HIQA publishes overview of monitoring and inspecting children’s services in 2018
The Health Information and Quality Authority (HIQA) has published an overview report of inspection and regulation of children’s services in 2018.
The report provides insight into the quality and safety of services for children, including foster care, children’s residential centres, Oberstown Children Detention Campus and special care units. The report also reflects what children said to HIQA inspectors about their experience of these services.
HIQA’s Director of Regulation and Chief Inspector of Social Services, Mary Dunnion, said: “2018 was a huge milestone for our work in children’s services, as HIQA received new regulatory powers in children’s services when special care units became designated centres under the Health Act 2007. We also completed our first statutory investigation of children’s services with the Report of the investigation into the management of allegations of child sexual abuse against adults of concern by the Child and Family Agency (Tusla) upon the direction of the Minister for Children and Youth Affairs in June 2018. This investigation outlined a number of key recommendations to Tusla and the Minister for Children and Youth Affairs to enhance the safety and quality of child protection services in Ireland.”
HIQA also conducted 65 inspections of children’s social services throughout 2018, with reports highlighting many improvements in children’s services.

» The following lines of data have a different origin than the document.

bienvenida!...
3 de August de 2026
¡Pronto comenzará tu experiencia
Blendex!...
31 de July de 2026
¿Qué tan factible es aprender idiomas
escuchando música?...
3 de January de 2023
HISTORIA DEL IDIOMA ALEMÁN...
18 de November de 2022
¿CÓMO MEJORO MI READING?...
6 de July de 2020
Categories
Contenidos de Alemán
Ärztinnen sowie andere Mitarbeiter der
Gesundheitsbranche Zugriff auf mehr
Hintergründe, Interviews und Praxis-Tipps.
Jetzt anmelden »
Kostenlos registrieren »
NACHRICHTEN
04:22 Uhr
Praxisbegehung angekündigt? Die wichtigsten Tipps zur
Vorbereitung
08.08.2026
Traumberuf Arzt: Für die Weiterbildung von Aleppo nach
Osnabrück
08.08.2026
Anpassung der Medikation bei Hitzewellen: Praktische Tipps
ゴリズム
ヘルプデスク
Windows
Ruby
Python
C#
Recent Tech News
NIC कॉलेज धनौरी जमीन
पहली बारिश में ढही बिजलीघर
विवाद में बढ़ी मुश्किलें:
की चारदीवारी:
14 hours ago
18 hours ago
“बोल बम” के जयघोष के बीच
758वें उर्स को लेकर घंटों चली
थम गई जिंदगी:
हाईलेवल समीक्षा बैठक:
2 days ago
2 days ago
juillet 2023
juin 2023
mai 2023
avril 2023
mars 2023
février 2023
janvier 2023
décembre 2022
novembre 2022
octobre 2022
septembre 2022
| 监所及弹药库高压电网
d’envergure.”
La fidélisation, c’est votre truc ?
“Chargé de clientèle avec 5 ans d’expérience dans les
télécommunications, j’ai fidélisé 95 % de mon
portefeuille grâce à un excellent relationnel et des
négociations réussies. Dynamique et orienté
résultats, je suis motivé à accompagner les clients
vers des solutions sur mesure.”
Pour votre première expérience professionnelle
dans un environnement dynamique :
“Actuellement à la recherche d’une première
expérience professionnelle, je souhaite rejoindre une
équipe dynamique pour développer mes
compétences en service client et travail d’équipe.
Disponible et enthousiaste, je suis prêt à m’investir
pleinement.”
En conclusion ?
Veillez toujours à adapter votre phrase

However, risks in children’s services remain due to staffing shortages, ineffective governance and management, and a lack of regulation.
Mary Dunnion continued: “An analysis of HIQA’s inspection and investigation findings show the critical importance of strong leadership and effective systems for governing and managing children’s services. Within the context and limitations of inadequate staffing, prioritisation of risk-based work is critical; but this was not always evident in services inspected in 2018. As a result, children and their families experience variance in the quality and timeliness of the services they receive.”
“Our experience over the past 10 years in the regulation of other health and social care services shows that regulation is a driver of quality and safety. There is, however, no regulation of child protection and welfare or foster care services in Ireland. This means that HIQA does not have the legal remit to take action when inspectors uncover examples of poor or unsafe service provision other than to escalate the situation to Tusla and to the Department of Children and Youth Affairs.”
“HIQA continues to work with the Department of Children and Youth Affairs to plan for the transfer of the registration and inspection functions for non-statutory children’s residential centres from Tusla to the Chief Inspector in HIQA. The expansion of HIQA’s remit in regard to the formal regulation of all children’s residential centres, statutory and non-statutory, will further enhance the protections available to at-risk children and better equip us to take appropriate enforcement action against poorly-performing service providers.”
The Annual overview report on the inspection and regulation of children’s services – 2018 is available from the link below.
For further information please contact:
Marty Whelan, Head of Communications and Stakeholder Engagement
01 814 7480 / 086 244 7623 / firstname.lastname@example.org
Notes to Editor:
- HIQA is responsible for regulating and monitoring the quality and safety of adult and children’s health and social care services across Ireland.
- During 2018, HIQA conducted 65 inspections of children’s services including:
- five inspections of four special care units,
- 38 inspections of statutory residential services,
- 13 of statutory foster care,
- seven of private foster care services,
- one inspection of Oberstown Children Detention Campus
- and one inspection of a child protection and welfare service.
- On 1 January 2018, special care units became designated centres under the Health Act 2007 (as amended), requiring HIQA to determine if they were fit for registration by year end. Three special care units were registered by November 2018, and one closed down during 2018.
- HIQA will be publishing overview reports of 2018 activity in healthcare services, and services for older people and people with disabilities in the coming weeks.